Thursday 3 September 2020

The drinking guidelines fix is in

More drinking guideline news. In December, I reported that Australia's National Health and Medical Research Council had recruited none other than the Sheffield Alcohol Research Group to 'model' the risks and benefits of drinking at different levels. 
 

This was a bold move on the part of the National Health and Medical Research Council given that the Sheffield team were caught red-handed changing their methodology to allow Public Health England to lower the guidelines, but the Australian 'public health' industry is no more capable of feeling shame than our own.


Sure enough, the Sheffield crew cut and pasted the model they'd used after Public Health England paid them to make changes that they admitted had no scientific justification. These changes made moderate drinking look less beneficial to health than it is and supported the guidelines being dropped for men. The Aussies are set to do the same, having only last reduced the guidelines in 2009. 

As Joe Aston reports in Financial Review, we now know that the Sheffield team were commissioned without the contract being put out to tender and that the NHMRC broke the budget to pay them $269,010 for their troubles. 
 
Nice work if you can get it, especially when most academics would never work again if they had Sheffield's track record.
 
Meanwhile, anti-alcohol academics in the USA are in process of trying to get the guidelines for men halved, from two 'standard drinks' a day to one. This time the main player is Timothy Naimi who has worked with the notorious Tim Stockwell on a number of studies trying to downplay the benefits of moderate drinking. Naimi is the only academic on the panel with a track record of alcohol research and the Advisory Committee's draft report places heavy emphasis on a handful of studies that cast doubt on the benefits of moderate consumption.

In the USA, the tactic seems to be to focus on the optimal level of drinking rather than the safe level.
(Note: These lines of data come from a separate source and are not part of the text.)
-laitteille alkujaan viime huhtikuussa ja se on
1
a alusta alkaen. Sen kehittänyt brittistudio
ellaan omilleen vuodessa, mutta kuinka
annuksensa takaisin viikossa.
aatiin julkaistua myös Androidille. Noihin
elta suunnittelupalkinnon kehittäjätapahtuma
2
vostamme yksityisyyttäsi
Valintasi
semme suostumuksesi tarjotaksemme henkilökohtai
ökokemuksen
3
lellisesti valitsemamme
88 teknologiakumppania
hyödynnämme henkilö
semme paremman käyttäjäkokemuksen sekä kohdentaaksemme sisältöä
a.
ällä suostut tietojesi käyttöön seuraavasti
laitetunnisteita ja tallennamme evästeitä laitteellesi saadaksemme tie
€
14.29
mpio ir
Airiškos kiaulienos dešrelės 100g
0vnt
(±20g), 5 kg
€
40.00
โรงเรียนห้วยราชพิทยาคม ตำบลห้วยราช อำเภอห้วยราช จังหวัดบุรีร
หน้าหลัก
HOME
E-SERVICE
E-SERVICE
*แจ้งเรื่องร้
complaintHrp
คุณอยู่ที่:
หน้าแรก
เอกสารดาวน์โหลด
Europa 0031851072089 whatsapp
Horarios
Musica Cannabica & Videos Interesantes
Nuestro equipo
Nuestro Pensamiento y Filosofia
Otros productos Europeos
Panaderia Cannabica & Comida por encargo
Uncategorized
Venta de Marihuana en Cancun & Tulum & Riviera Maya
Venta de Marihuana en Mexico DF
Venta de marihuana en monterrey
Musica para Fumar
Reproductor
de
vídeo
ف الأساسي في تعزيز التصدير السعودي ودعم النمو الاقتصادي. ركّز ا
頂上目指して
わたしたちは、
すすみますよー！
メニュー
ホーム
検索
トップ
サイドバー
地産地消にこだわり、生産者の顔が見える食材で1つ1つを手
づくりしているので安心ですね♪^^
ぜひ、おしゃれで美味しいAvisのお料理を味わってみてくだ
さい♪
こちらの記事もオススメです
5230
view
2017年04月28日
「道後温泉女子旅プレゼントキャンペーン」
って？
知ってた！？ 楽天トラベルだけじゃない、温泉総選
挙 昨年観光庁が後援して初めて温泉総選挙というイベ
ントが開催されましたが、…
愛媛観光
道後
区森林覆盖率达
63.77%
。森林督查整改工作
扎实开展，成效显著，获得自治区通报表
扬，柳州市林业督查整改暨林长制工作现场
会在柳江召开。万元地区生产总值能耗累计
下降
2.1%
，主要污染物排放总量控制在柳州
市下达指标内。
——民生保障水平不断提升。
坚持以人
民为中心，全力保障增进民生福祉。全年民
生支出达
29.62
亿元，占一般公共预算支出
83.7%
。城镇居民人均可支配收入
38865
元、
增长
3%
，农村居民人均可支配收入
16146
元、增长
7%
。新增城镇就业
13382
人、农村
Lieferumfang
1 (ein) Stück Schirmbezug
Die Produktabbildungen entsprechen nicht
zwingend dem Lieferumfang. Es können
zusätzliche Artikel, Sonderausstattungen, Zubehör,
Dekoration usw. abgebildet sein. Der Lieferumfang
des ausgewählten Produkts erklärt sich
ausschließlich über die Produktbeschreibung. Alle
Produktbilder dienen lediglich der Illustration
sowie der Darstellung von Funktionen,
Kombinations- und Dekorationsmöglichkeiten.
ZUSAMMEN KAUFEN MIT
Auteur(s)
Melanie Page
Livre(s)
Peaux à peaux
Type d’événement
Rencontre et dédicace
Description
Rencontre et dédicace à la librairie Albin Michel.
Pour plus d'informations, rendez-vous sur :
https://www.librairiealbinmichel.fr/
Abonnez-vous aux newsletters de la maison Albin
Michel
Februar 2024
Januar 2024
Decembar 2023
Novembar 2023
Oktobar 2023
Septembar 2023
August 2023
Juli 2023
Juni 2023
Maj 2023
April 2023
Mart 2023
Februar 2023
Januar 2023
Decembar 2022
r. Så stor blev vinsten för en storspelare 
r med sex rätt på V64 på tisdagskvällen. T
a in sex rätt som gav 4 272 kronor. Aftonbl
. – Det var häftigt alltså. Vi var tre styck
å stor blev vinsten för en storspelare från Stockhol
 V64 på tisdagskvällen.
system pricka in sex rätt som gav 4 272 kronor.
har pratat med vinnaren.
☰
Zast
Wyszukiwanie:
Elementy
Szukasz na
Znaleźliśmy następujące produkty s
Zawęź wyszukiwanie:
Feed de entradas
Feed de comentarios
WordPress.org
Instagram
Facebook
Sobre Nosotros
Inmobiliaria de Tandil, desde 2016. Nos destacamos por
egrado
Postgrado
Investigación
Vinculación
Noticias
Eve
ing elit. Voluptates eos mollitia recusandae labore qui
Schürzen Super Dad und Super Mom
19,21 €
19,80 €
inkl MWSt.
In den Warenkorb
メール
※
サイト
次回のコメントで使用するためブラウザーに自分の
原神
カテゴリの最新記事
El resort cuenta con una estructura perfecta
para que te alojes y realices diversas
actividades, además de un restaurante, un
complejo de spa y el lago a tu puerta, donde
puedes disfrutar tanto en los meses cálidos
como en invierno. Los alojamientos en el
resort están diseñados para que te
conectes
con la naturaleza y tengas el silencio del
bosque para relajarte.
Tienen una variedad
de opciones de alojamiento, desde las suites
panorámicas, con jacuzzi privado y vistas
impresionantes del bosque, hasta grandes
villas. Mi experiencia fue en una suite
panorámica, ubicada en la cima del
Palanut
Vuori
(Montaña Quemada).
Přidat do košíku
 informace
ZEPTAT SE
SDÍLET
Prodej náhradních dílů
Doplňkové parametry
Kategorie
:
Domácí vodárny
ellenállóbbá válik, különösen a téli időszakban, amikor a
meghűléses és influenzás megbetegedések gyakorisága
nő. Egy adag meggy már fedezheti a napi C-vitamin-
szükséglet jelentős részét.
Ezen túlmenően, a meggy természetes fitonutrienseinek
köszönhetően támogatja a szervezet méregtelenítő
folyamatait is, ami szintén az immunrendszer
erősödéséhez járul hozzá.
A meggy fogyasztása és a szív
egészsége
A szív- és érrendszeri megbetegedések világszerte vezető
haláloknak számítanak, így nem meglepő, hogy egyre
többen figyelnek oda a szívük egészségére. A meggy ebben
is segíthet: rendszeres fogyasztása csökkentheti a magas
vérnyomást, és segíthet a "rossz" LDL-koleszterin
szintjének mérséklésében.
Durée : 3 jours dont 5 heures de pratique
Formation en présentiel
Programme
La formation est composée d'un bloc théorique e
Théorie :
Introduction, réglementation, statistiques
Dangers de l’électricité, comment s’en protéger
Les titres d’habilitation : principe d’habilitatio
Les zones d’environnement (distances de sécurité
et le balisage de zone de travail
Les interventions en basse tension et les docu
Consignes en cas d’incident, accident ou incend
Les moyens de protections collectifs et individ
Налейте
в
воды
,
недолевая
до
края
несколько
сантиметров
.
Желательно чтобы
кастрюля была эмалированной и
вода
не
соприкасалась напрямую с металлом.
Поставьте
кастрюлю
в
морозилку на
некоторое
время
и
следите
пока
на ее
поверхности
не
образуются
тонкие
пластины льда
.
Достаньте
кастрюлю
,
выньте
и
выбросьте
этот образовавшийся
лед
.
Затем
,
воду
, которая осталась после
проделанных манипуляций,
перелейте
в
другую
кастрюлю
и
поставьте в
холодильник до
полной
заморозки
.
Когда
This would be a profound and illogical shift away from how governments set guidelines for food and drink around the world, as I explain in the Washington Examiner:
 

Although the report acknowledges that men who consume two drinks a day tend to live longer than those who don’t drink at all, the authors say that there are even greater health benefits for men who consume one drink a day or less. The implication is that the guideline should be dropped to one drink a day.

The evidence for this is far from solid, but even if it were proven that one drink is better than two, it would point to an optimal level of drinking, rather simply a safe one. It would also require the government to tell non-drinkers to become light drinkers. And yet the committee argues quite vehemently that alcohol is inherently dangerous, and the U.S. will maintain its advice that those who do not drink alcohol should not begin to drink for any reason.

Convention and common-sense dictate that it is “safe” to drink alcohol at a level that does not increase mortality compared to not drinking alcohol at all. This is how alcohol guidelines have been set around the world for decades.

Safe levels of moderate alcohol consumption, consistent with the current U.S. definition, have been repeatedly confirmed by a wealth of epidemiological evidence. There is no scientific reason to change the U.S. guidelines. The proposal to do so is based on dogma, nothing more.